__TRECHO__

☆ ☆ ☆

Alguns anos atrás, ex-membros do ANGRA formaram o SHAMAN. Outros anos depois, quando estes primeiros deixaram a banda, os então membros do SHAMAN formaram a NOTURNALL. E nesse “Angraverso”, “multiverso”, “metaverso”, as duas bandas se encotraram para uma turnê conjunta e pousaram no Complexo Armazém, em Fortaleza, para um show no domingo passado, primeiro de maio, numa produção esmerada da D Music Transformação Musical. Eu e o Rubens Rodrigues fomos ao show desses gigantes e contamos aqui como foi.
OMMINOUS
A OMMINOUS foi a representante cearense na abertura da noite. Com um som entre o Power e o progmetal, mostrou-se a banda ideal para representar os alencarinos no evento. Foi o primeiro show com a formação nova (George deixou a banda para se dedicar à advocacia, por exemplo). Passeando por músicas com solos fantásticos,  o monstro Cesário Filho, filhote de Malmsteen, honrou o legado de Yago Sampaio. O guitarrista ainda não é o novo nome  definitivo (por também ter outros compromissos). Tomara que fique. E aproveitem e lancem disco novo com esta formação que é completada por Sérgio Snider no baixo e Jan Ariel na bateria, além de Lenine Matos, o único da MK1 da OMMINOUS. E Lenine fez o que sabe muito bem fazer (e que a gente sabe que ele sabe, desde aquele show em Forquilha, agora num tempo já bem distante, com a Coldness). Com canções que facilmente se destacam, como “Prisoner of a Present Time”, que começou só com baixo e bateria, e a seguinte, Lenine afirma para o público que “só ficou bom porque vocês ajudaram”. Só humildade. Teria ficado bom mesmo que tivéssemos atrapalhado. O vocalista continua brincando ao se dirigir ao guitarrista convidado: “Toque só um pouquinho mais lento. Aqui é Omminous. Não é Malmsteen” . Cesário, “maluvido”, nem cogitou atender a recomendação e continuou shredando como se não ouvesse amanhã em “Master of Disguise”, parando apenas para que Ariel mostrasse também a sua técnica em um solo de bateria cheio de ritmo que acabou se transformando na inconfundível introdução de “Painkiller”, dos deuses do metal. E pra participar desse hino, a Omminous chamou Jerônimo Pires, vocalista da Ashes, que mandou agudos perfeitos. Mas, se Cesário já vinha deixando a galera com queixo no chão, teve gente que teve que ir procurar no fosso do Armazém com o solo com que iniciaram “I Wanna Rock” do Twisted Sister, que, ironicamente, pôs fim à gaiatice dos cearenses.

☆ ☆ ☆

__DADOS EXTRAÍDOS__
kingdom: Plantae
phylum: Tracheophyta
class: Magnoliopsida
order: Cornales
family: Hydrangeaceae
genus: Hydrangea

☆ ☆ ☆

__TAREFAS DO EXERCÍCIO__
(a) Segundo a resenha do show, em que local de Fortaleza as bandas se apresentaram?
(b) Quais músicas são citadas pelo título na resenha do show?

__SOLUÇÕES COMENTADAS__
(a) No Complexo Armazém.

(b) "Prisoner of a Present Time", "Master of Disguise", "Painkiller" e "I Wanna Rock".